### Kutipan Teks ###

Direktorat Pendidikan Tinggi (Dikti) bersama dengan Fulbright meluncurkan program beasiswa baru. Beasiswa ini diperuntukkan bagi staf pengajar senior, junior, dan mahasiswa yang akan melanjutkan studi ke beberapa perguruan tinggi di Amerika.
Menurut Sekretaris Eksekutif UGM, Drs. Djoko Moerdiyanto, M.A., beasiswa untuk self improvement di Amerika ini ditawarkan melalui berbagai skema program. Beasiswa yang ditawarkan meliputi beasiswa Fulbright–Aminef, yang telah lama berjalan, dan beasiswa Dikti-Fulbright, yang merupakan jenis beasiswa baru. “Beasiswa Dikti Programme ini dana berasal dari Dikti dan secara administratif ditangani Aminef,” terang Djoko di Ruang Multimedia, Senin (12/4), saat presentasi beasiswa bersama rombongan dari Aminef, CIES, dan IIE.
Di hadapan para Wakil Dekan Bidang Bidang Pendidikan, Penelitian, dan Pengabdian pada Masyarakat serta staf pengajar UGM, Djoko menjelaskan beasiswa ini memberi kesempatan civitas akademika UGM untuk melakukan research desertation, terutama mereka yang telah mengambil program S-3 dan selesai cost work. “Oleh karenanya, dengan beasiswa ini mereka diberikan waktu tiga sampai empat bulan untuk melakukan research di Amerika,” ujarnya.
Selain itu, Aminef menawarkan pula Fulbright Specialist untuk program studi atau fakultas. Dengan program ini, setiap program studi atau fakultas dapat mengundang seorang profesor dalam bidang tertentu untuk membantu aktivitas akademik. Kehadiran profesor dalam program ini sangat membantu mendesain kurikulum. Setelah kurikulum tersusun, akan diujicobakan dan kemudian dilakukan pembahasan secara bersama.

###

Tujuan Latihan: Salin kata demi kata bagian teks tentang beasiswa Dikti-Fulbright di atas yang dibuka dengan kata-kata "Direktorat Pendidikan Tinggi" dan ditutup dengan "tinggi di Amerika.". Baris-baris berikut tidak diperlukan dalam latihan ini.

### Bagian Data ###

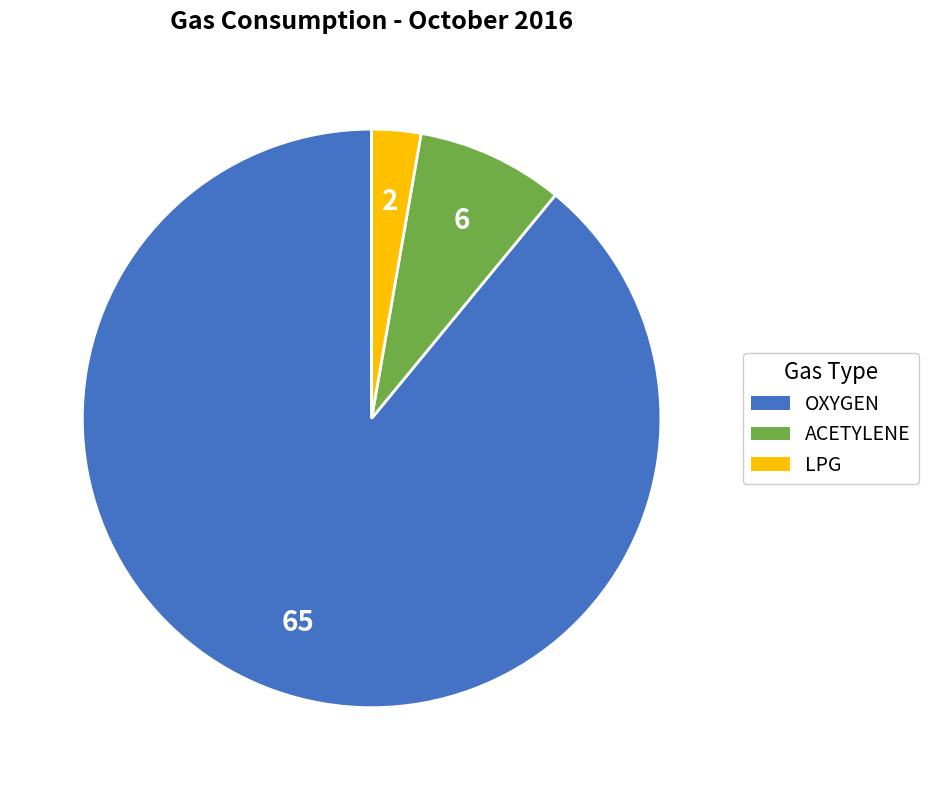

The OXYGEN slice represents 89% of the pie. True or false?

True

###

Jawaban:
Direktorat Pendidikan Tinggi (Dikti) bersama dengan Fulbright meluncurkan program beasiswa baru. Beasiswa ini diperuntukkan bagi staf pengajar senior, junior, dan mahasiswa yang akan melanjutkan studi ke beberapa perguruan tinggi di Amerika.